Interviewé le 20 octobre sur Democracy Now! par Amy Goodman, Jarecki donne ainsi, au travers du cas d’Obama, qui a des chances de devenir le prochain président, une bonne définition du fonctionnement du système… (L’interview a commencé sur une audition d’un passage du fameux discours, dit “du complexe militaro-industriel”, du président Eisenhower, le 17 janvier 1961.)

»Amy Goodman: Barack Obama, who is now ahead in the polls two weeks ahead of the election—early voting has begun in scores of states right now, so people have already cast their votes—has pledged to increase military spending…

»Eugene Jarecki: Yes.

»Amy Goodman: …and has called for a surge in Afghanistan.

»Eugene Jarecki: Yes. Well, this is—you know, this is business as usual in Washington. And I think, you know, somebody like Barack Obama, you see somebody with what you would feel are probably very good intentions, and you get the sense that around the Obama kitchen table there’s a lot of heartfelt, well-meaning thought going on, and yet the machine does not care how well-meaning Barack Obama is, doesn’t care how well-meaning the voters are who hope that Barack Obama can make change. The machine is a cutthroat instrument of power.
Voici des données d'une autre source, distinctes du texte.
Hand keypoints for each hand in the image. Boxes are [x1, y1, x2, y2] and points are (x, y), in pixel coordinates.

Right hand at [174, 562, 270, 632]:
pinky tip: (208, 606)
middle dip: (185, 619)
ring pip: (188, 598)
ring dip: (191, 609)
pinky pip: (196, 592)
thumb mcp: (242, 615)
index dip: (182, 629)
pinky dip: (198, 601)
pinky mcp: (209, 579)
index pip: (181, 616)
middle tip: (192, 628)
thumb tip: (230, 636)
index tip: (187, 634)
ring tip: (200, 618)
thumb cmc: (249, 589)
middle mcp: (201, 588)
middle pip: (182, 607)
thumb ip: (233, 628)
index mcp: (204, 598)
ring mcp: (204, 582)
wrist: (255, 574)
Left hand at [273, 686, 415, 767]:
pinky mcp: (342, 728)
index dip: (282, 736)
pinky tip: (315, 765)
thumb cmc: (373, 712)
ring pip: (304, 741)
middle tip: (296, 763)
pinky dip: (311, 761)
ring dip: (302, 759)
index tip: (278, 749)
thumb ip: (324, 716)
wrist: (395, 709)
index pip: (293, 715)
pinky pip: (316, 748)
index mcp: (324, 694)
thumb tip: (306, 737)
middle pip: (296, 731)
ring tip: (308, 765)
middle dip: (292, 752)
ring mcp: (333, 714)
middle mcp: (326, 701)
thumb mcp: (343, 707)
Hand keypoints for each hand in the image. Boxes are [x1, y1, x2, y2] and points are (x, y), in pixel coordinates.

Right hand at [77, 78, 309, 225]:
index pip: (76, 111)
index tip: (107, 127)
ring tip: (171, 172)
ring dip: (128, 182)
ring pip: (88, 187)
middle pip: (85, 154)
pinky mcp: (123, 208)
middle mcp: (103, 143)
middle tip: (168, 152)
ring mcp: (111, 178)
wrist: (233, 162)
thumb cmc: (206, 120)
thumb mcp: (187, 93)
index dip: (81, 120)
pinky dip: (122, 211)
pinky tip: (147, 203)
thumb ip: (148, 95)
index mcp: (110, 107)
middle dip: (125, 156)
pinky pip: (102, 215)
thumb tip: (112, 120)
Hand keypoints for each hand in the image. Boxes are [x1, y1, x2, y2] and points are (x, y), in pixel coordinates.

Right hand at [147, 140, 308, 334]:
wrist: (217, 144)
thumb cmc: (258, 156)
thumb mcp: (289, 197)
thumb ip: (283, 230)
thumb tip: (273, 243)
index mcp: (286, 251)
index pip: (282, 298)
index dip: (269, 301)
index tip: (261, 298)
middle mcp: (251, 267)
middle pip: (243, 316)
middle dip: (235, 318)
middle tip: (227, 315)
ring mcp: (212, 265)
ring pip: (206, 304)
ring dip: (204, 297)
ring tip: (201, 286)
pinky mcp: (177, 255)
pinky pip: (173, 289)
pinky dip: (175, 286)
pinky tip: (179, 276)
And all the rest of us are kind of cannon fodder in it.

»And it’s not because it’s, you know, run by evil men like Dick Cheney. That’s kind of incidental. What really is happening is that you have a machine out there that has a vested interest, that simply pulses forward. And the only thing that can slow it is what Eisenhower called an alert and knowledgeable citizenry, basically all of us being deeply engaged. And we’re not, for several reasons that have to do with how our society evolved and how the American way of war took over the American way. »

La description est remarquable, c’est la description d’une machine que personne ne contrôle, qui exerce son contrôle sur tous les membres du système. La remarque sur Cheney est intéressante, parce qu’elle montre effectivement que les orientations idéologiques ou d’éventuelles pathologies n’ont la capacité et la possibilité de s’exprimer que dans la mesure où elles vont dans le sens ouvert par la machine. (GW Bush est un enfant de la logique mécanique de cette machine. Il n’est pas un accident catastrophique.)

Les remarques concernant l’interprétation du discours d’Eisenhower signalent que la seule possibilité d’attaque sérieuse contre la machine (le système), c’est par l’extérieur. Il y a une suggestion de révolte pour la population, qui revient, éventuellement pour un dirigeant, si on en trouve un, à faire du gorbatchévisme (l’attaque du système par l’extérieur).